W12: Dynamic and fuzziness in spatial and land development processes

organised by H. Wiggering, K.-O. Wenkel, R. Wieland

Abstracts


Title: New directions and challenges in spatial dynamic modelling of ecosystem functions in heterogeneous landscapes as basis for a better sustainable landscape management

Authors: Ralf Wieland, Wilfried Mirschel, Karl-Otto Wenkel

Abstract: The aim of this workshop is to discuss scientific challenges and new possibilities for a better modelling of consequences of land use changes in heterogeneous landscapes on ecosystem functions in space and time. The landscape or regional scale means an area of about 100 km2 up to some 1000 km2. Main problems on this scale are high complexity, structural diversity, ecological heterogeneity and uncertainty in data, in understanding of the process dynamic and by uncertainty in models.


Title: Integrated Modeling of Land Use Change

Authors: Andrei Kirilenko

Abstract: Urbanization is an important driving force of land use change. Change in land cover significantly alters numerous processes at different spatial and temporal levels and leads to subsequent changes in the environment. To reflect the changes at different hierarchical levels, a decision support system should include a number of components acting at various scales, and integrated into a unified model framework. The degree of flexibility of the final decision support system with regard to incorporating new features and components is defined by the selected method of model integration. A more traditional way of deep model integration suggests that a new component is customized each time the system is changed, essentially leading to a new model being developed. As opposed to the deep integration, the functional integration leaves the original models at each functional level intact. Instead of customizing the models, it makes an emphasis on coordinating the computations a! nd redirecting the data flows inside the system. The paradigm of functional integration offers a modeler a greater degree of flexibility. We applied the principles of functional integration to development of a model of land use change in the Upper Wabash river basin. The system components include two models of land use change acting at different spatial resolutions, a hydrological model, and a wildlife model. An integrated GIS tool provides an access to spatially distributed data used by the model and data visualization, as well as assists in scenario selection. The Upper Wabash river model is being developed for analysis of various strategies of land use change at regional and local scales.
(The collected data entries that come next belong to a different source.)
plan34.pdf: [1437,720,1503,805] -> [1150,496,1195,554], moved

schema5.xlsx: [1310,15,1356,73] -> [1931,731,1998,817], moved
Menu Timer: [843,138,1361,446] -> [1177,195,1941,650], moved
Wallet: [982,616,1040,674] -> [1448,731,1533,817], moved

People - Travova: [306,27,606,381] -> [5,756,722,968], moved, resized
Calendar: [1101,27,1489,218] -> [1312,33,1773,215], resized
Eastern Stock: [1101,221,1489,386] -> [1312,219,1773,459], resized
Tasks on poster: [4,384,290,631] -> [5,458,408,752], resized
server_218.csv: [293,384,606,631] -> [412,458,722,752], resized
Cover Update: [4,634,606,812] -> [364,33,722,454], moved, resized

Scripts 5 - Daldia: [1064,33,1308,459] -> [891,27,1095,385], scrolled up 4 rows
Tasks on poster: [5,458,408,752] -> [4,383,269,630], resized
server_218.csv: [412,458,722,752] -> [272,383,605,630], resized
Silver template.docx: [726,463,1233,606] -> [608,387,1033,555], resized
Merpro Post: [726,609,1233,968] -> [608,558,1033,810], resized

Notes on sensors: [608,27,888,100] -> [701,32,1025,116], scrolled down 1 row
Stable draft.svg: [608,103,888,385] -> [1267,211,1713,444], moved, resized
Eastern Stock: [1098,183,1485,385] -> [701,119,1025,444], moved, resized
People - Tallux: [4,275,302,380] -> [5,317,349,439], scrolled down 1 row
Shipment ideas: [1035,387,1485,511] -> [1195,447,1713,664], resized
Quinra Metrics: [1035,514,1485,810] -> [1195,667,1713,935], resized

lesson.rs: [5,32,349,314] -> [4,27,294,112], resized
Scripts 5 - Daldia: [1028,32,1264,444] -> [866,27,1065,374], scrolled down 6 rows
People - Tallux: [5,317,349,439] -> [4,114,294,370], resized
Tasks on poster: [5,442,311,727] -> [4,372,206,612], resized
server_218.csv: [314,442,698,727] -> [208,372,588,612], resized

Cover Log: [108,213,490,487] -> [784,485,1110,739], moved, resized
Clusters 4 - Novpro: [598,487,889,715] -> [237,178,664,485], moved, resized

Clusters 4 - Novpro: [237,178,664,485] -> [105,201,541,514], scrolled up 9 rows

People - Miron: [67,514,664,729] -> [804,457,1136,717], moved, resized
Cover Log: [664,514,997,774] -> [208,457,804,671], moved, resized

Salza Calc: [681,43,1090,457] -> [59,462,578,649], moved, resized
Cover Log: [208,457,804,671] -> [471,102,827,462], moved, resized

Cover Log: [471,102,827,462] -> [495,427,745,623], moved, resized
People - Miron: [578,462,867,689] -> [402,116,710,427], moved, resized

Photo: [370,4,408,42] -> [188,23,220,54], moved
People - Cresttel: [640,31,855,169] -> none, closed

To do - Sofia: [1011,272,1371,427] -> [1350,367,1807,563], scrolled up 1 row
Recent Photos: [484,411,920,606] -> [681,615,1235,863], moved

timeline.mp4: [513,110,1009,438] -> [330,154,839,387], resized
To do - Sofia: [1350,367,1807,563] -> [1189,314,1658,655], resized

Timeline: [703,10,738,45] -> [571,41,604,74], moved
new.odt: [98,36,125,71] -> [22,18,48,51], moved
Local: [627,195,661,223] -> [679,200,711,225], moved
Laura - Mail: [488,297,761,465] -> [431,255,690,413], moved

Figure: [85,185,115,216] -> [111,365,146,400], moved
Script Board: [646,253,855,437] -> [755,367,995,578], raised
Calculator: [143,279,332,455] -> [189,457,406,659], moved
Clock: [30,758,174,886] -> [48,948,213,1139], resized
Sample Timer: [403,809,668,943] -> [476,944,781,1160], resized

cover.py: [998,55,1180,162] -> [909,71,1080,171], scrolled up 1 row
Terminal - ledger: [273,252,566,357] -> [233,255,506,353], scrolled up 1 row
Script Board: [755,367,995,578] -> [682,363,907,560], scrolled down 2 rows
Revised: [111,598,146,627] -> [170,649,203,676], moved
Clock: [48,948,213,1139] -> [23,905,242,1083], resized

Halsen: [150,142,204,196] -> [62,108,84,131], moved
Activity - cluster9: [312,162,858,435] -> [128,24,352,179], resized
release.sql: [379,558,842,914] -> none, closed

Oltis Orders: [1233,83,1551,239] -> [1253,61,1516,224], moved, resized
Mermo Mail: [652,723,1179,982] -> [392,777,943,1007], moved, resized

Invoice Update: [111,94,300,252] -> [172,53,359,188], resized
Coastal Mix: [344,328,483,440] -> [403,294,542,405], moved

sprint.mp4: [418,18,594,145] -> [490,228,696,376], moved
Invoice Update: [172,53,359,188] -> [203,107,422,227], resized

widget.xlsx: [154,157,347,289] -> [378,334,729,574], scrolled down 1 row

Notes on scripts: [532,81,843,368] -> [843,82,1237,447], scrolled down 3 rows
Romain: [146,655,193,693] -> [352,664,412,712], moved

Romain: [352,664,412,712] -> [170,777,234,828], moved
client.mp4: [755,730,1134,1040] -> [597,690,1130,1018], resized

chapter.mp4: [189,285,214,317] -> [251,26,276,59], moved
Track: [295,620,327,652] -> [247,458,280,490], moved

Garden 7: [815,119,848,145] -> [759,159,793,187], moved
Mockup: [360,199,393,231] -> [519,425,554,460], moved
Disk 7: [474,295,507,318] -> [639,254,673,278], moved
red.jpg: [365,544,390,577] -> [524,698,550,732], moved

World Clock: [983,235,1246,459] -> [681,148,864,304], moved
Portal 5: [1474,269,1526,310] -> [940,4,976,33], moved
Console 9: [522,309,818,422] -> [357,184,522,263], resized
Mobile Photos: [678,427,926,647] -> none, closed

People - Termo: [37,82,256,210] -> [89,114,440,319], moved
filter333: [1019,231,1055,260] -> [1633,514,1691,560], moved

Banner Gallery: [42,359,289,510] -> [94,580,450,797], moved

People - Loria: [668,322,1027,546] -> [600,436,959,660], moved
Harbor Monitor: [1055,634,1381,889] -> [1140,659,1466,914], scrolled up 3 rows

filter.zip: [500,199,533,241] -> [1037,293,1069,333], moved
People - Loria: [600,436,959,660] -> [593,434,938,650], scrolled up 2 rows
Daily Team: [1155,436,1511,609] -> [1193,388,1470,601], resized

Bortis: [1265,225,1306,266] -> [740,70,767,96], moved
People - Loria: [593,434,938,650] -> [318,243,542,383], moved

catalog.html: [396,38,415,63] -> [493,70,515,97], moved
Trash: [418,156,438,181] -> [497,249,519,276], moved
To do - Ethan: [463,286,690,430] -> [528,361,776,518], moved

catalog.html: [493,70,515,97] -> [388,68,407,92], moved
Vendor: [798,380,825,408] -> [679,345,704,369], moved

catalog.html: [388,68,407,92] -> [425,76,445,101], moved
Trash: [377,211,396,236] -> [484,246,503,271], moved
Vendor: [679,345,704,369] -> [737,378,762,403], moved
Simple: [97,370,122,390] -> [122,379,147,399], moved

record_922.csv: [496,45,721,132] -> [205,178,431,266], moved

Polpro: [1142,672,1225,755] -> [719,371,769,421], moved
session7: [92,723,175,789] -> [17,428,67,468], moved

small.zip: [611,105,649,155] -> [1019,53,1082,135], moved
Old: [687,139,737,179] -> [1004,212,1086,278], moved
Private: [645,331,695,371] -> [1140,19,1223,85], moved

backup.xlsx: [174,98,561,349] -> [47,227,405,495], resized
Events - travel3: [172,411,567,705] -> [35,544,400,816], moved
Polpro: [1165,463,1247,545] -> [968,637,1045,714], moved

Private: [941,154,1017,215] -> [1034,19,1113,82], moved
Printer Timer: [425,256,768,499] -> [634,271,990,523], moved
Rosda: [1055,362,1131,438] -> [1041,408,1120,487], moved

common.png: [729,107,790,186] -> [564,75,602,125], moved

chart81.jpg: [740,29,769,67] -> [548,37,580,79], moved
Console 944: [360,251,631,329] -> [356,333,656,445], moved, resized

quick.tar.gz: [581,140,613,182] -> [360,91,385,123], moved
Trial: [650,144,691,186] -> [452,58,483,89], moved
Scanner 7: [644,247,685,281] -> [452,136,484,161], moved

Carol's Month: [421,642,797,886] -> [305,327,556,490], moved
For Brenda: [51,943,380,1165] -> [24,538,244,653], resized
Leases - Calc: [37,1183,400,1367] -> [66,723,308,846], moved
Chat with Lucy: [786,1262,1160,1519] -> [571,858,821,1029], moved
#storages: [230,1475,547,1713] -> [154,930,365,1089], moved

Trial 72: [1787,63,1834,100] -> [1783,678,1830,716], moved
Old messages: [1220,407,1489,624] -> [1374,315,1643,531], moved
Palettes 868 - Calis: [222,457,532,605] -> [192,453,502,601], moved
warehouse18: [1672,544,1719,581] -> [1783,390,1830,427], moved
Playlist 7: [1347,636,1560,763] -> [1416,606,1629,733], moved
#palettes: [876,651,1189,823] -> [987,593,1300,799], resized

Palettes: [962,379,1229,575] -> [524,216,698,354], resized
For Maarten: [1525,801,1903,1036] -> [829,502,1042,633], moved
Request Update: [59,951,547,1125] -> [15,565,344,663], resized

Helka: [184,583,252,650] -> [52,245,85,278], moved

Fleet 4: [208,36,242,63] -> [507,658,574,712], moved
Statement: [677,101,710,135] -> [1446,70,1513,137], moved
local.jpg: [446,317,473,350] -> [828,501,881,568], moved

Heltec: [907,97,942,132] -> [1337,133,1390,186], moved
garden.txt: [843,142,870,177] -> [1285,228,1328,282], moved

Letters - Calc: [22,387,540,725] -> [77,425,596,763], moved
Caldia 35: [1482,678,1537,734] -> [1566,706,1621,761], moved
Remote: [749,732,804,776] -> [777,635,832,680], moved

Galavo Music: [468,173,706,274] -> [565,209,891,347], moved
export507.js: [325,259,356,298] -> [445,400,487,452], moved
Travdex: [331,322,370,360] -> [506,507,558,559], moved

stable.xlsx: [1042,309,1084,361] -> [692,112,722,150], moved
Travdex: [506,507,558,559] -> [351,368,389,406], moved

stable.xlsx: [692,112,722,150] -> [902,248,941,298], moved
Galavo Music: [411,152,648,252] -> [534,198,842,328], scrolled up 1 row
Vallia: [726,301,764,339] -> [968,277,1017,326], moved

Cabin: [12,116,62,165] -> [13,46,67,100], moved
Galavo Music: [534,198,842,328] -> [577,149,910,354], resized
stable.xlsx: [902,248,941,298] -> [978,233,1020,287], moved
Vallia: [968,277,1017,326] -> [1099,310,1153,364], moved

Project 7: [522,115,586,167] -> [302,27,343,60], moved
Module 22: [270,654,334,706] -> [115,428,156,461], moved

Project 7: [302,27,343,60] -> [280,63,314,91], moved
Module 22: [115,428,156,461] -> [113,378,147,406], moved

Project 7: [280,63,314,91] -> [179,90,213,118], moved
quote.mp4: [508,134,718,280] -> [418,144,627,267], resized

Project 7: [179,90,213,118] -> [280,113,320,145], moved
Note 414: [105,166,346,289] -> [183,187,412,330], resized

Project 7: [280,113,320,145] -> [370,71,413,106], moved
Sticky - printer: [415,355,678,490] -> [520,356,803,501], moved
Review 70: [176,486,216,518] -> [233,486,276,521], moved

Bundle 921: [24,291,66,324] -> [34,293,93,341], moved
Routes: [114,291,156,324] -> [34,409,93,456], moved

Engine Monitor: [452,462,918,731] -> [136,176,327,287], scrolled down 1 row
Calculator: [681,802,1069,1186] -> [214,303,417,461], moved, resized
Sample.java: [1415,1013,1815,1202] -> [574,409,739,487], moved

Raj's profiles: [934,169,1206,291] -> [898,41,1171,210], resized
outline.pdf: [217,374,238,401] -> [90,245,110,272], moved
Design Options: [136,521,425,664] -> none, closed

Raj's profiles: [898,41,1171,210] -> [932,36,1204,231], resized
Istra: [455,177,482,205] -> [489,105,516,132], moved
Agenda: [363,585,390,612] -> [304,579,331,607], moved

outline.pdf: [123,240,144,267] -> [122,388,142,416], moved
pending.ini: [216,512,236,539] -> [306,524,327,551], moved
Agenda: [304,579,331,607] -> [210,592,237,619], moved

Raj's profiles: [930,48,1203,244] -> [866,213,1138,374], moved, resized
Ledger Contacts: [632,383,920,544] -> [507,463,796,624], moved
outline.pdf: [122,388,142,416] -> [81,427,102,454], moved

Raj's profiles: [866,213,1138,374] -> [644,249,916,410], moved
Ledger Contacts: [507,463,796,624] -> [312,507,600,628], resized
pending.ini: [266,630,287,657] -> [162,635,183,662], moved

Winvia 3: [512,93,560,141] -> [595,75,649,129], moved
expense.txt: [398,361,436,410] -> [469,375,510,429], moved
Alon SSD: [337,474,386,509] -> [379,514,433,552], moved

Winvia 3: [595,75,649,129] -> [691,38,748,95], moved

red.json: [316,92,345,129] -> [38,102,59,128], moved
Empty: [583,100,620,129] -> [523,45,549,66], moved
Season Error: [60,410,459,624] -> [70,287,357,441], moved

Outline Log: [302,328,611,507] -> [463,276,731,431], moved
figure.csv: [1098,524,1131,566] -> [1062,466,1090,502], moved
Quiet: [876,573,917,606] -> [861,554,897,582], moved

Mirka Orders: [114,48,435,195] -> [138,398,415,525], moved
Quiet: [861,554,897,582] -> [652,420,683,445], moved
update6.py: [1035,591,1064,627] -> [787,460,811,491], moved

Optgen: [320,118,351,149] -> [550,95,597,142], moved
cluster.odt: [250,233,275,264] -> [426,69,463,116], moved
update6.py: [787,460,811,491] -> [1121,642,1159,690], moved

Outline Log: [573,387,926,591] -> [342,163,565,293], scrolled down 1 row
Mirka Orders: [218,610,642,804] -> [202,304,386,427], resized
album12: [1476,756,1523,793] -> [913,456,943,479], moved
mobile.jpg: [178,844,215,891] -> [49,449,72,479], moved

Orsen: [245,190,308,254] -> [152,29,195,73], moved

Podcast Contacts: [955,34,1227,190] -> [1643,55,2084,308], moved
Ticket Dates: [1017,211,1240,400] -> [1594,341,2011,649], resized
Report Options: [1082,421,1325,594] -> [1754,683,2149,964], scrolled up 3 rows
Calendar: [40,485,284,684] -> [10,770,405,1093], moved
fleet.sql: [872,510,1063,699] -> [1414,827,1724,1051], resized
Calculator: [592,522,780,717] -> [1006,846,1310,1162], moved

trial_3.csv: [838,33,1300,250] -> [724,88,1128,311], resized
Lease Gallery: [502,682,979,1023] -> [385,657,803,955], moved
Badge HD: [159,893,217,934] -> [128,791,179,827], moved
Title: Fuzzy Habitat Models for Birds of Agricultural Landscapes with SAMT

Authors: Alfred Schultz, Ralf Wieland

Abstract: The habitat suitability for birds may serve as a meaningful indicator for biotic potentials of agricultural landscapes. The retrospective and prospective indication of habitat suitabilities for an appropriate range of birds will help to analyze the effects of land use and to derive land use systems compatible with multifunctional targets. The Spatial Analysis and Modelling Tool SAMT supports the development of habitat suitability models using grid data and fuzzy algorithms. Modelling ecological relationships with the fuzzy approach comes close to the actual behaviour of birds, where patterns such as amplification or compensation of influences are frequently experienced. The paper introduces a general approach for the development of habitat models based on SAMT. Main steps of the approach, especially the modelling of the fuzzy relationships, are exemplified with the Corn Bunting (Emberiza calandra; Miliaria calandra) and the Red-backed Shrike (Lanius Collurio). In ! the model development process the input variables are subdivided into a permanent and a dynamic section. Due to their different biological and ecological effects the input variables may require different spatial resolutions. Sometimes it seems to be necessary to supply very specific and highly detailed spatial inputs in order to meet key ecological requirements and to avoid trivial model results. For practical reasons it is on the other hand necessary to keep the number and the size of the spatial inputs at a manageable size. Appropriate strategies to decompose the bird-environment-system, to substitute needed data or to derive them from analogous data, and to pre-process spatial inputs may help to solve the conflict between professional requirements and practical options.